Scarlett Johansson is incredible at action, throwing herself into an array of awesome set pieces, but also conveying the tragedy of losing herself. The character’s “whitewashing” worries are also allayed by actually being a rather important plot point that I will not spoil. Pitt’s performance is great too. An angry and confused supervillain who becomes obsessed with Major, taunting her into a “deep dive” hacking sequence that would give cyberpunk pioneer William Gibson a boner.
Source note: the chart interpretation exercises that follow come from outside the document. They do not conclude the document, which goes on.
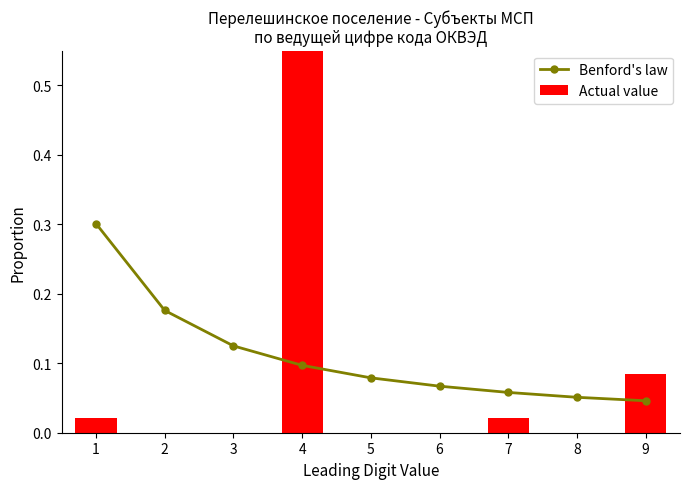

Between 8 and 6, which is larger?

6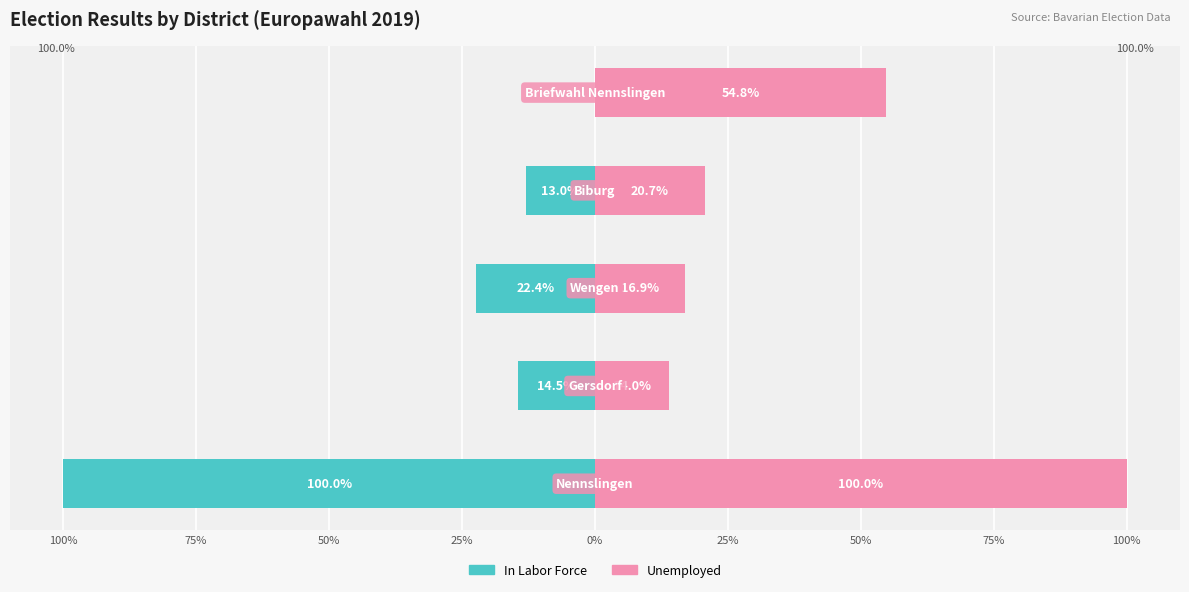

How many groups of bars are there?

5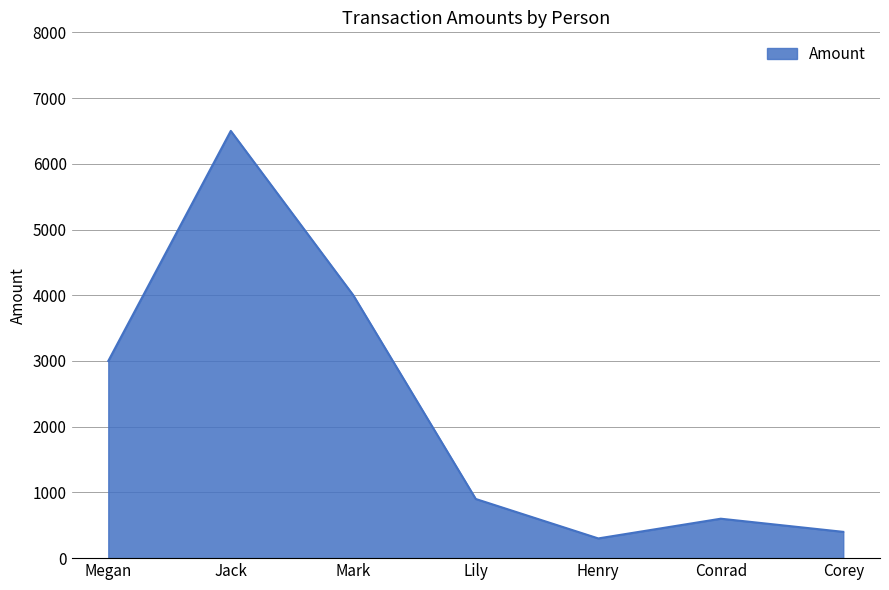

How many categories are shown in the chart?

7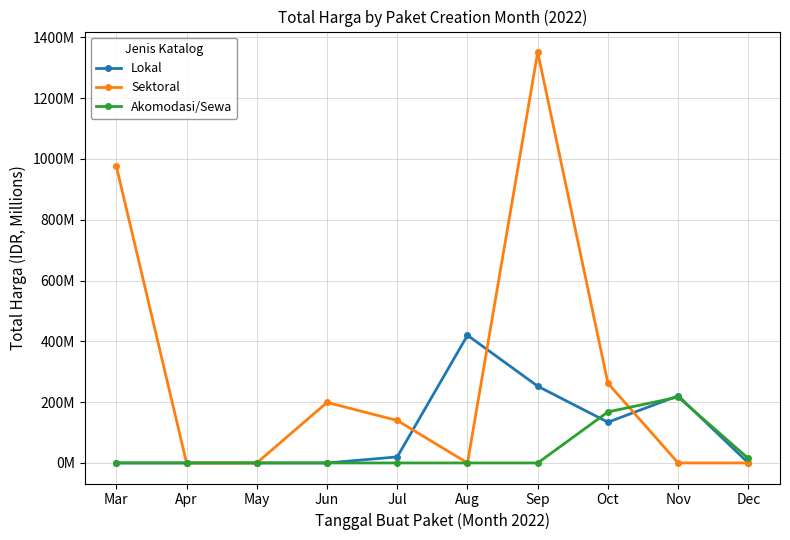

What are all the series names shown in the legend?

Lokal, Sektoral, Akomodasi/Sewa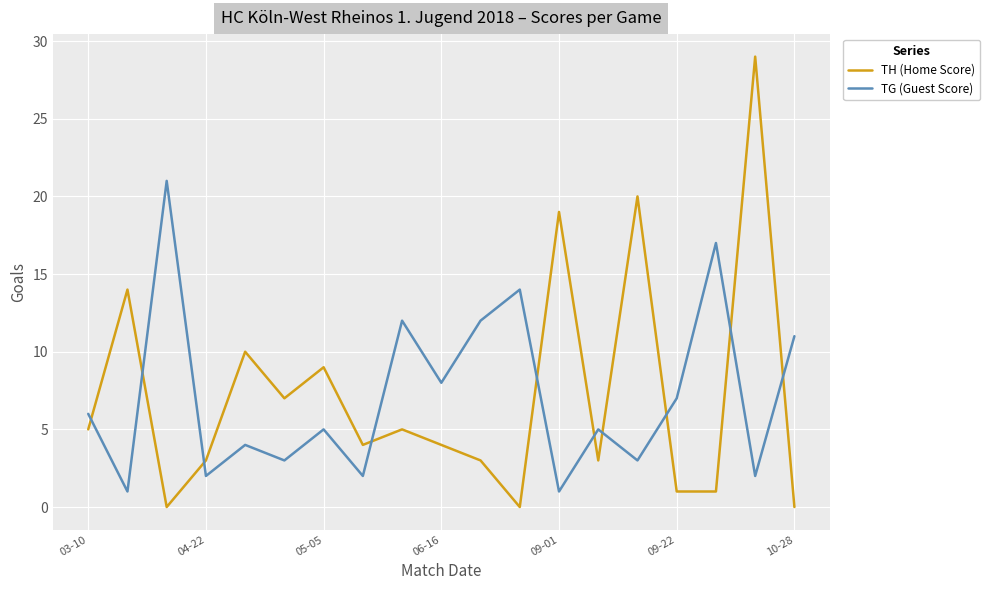

Which series has the widest spread of values?

TH (Home Score)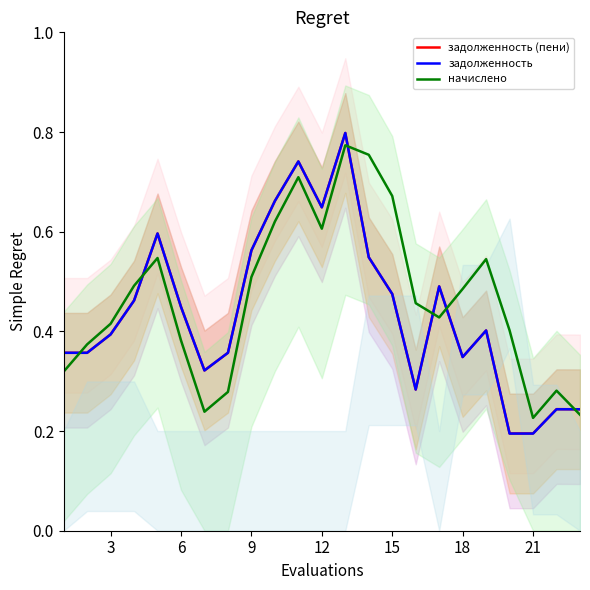

Which series has the widest spread of values?

задолженность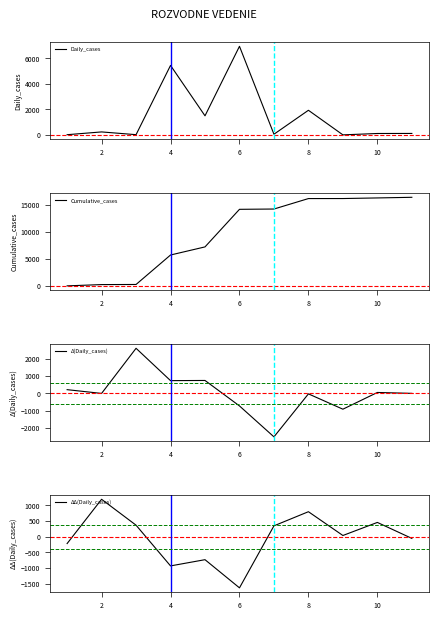

What is the maximum value for Cumulative_cases?

16409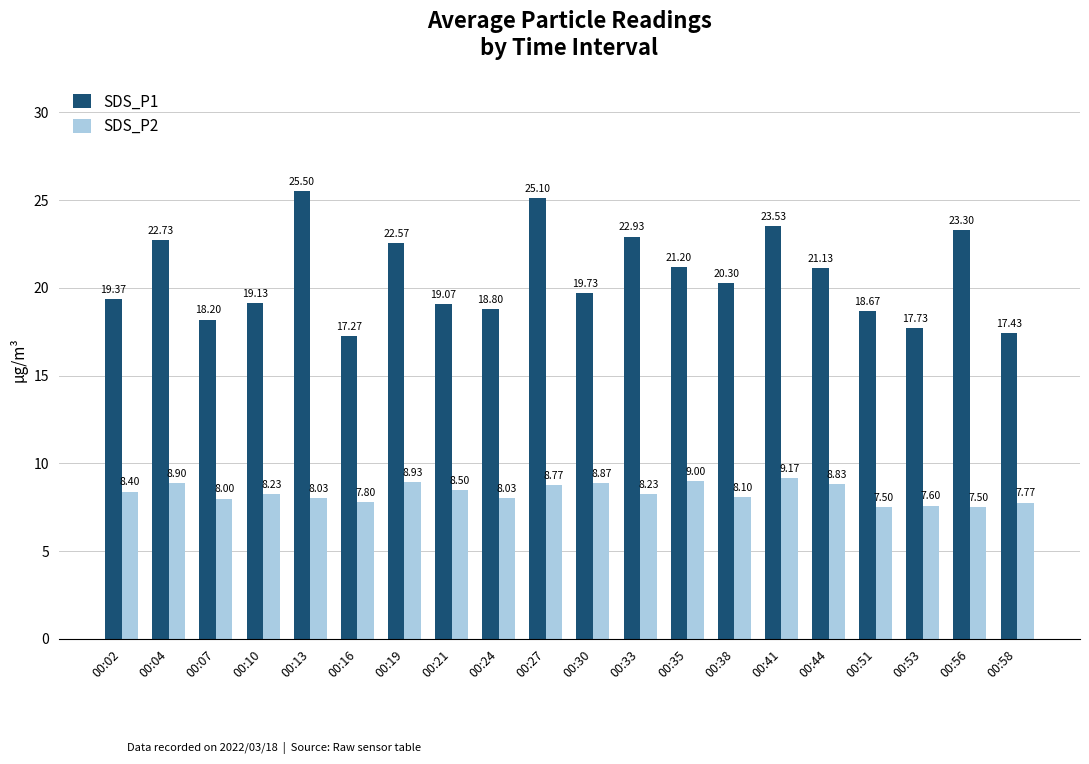

Which series changed the most between 00:04 and 00:21?

SDS_P1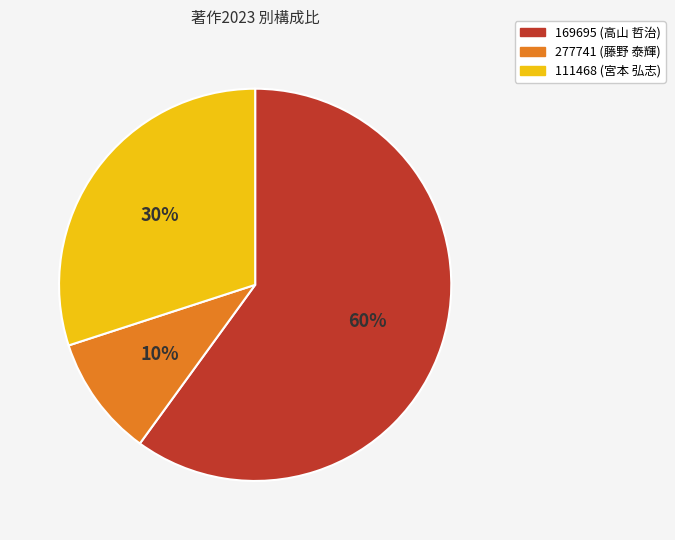

To the nearest percent, what is the difference between the largest and smallest slice percentages?

50%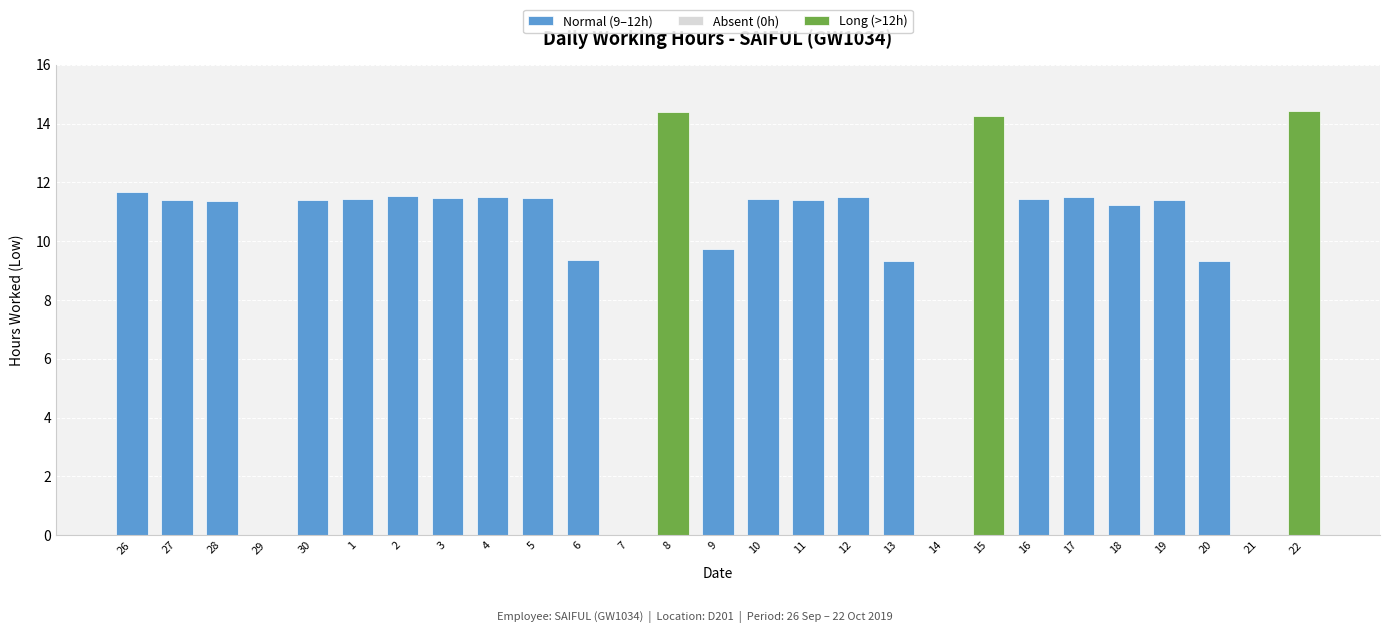

Are the bars horizontal?

No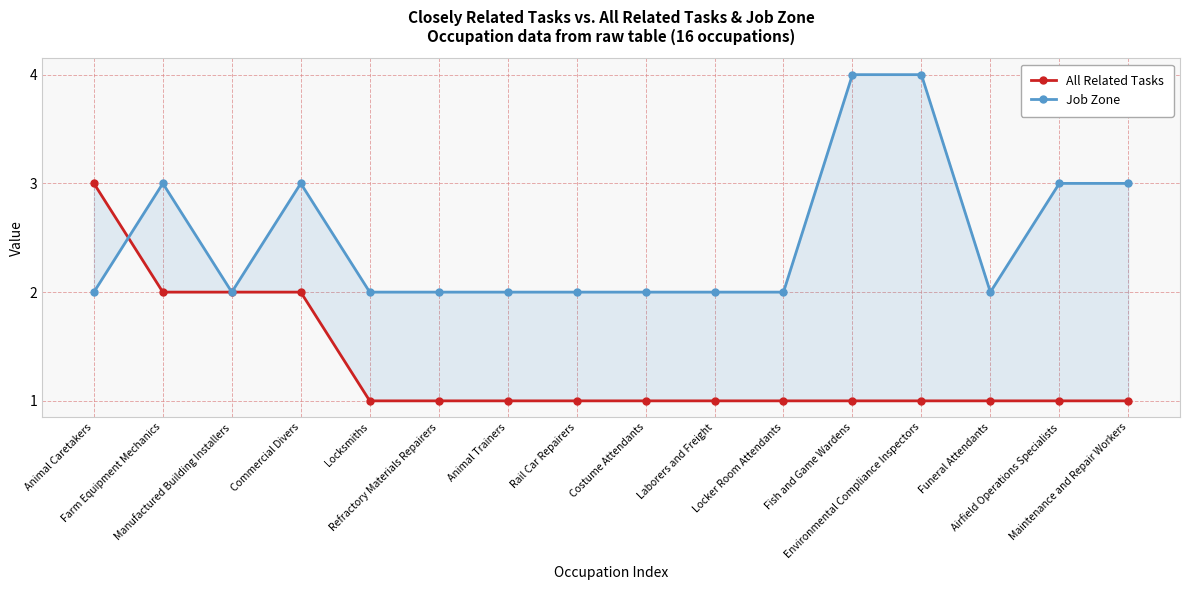

Which series changed the most between Laborers and Freight and Maintenance and Repair Workers?

Job Zone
The support is mostly wonderful with Asbæk’ Batou a sweet but tough counterpoint to Major’s emotional deadbolts. Kitano’s role is fairly small but plum and pivotal. He is ice cold here, and on the receiving end of some kick ass scenes – mentally and physically sparring with just as much intensity, and doing more with his steely gaze and single eye blinks than most actors can muster in their best performances. Unfortunately, the team is let down by a truly awful cockernee character whose only contributions to the film are inflicting theatre-wide cringes with a single utterance.

Sanders visuals are outstanding with Blade Runner-beating cityscapes infested with fifty-foot holographic adverts and a decrepit dystopian ground level. The director’s handle on the film’s rad action is tight too. Shoot outs, chases, scraps and gawp-inducing free falls are bright and colourful with clear choreography and muscle straining physicality.

There is some watering down of the anime’s complex politics, thematics and ponderings on humanity to easily digestible heard-before sound bites, and there is also a constant repetition of the explanation of what the “ghost” and the “shell” are which grates at times. However, ‘Ghost in the Shell’ is an eye frying, mind-blowing cyber-fi, that should be seen on the biggest, 3D-est screen you can find.

Ghost in the Shell is released in the UK on the 30th March, the US on 31st March and Japan on 7th April 2017.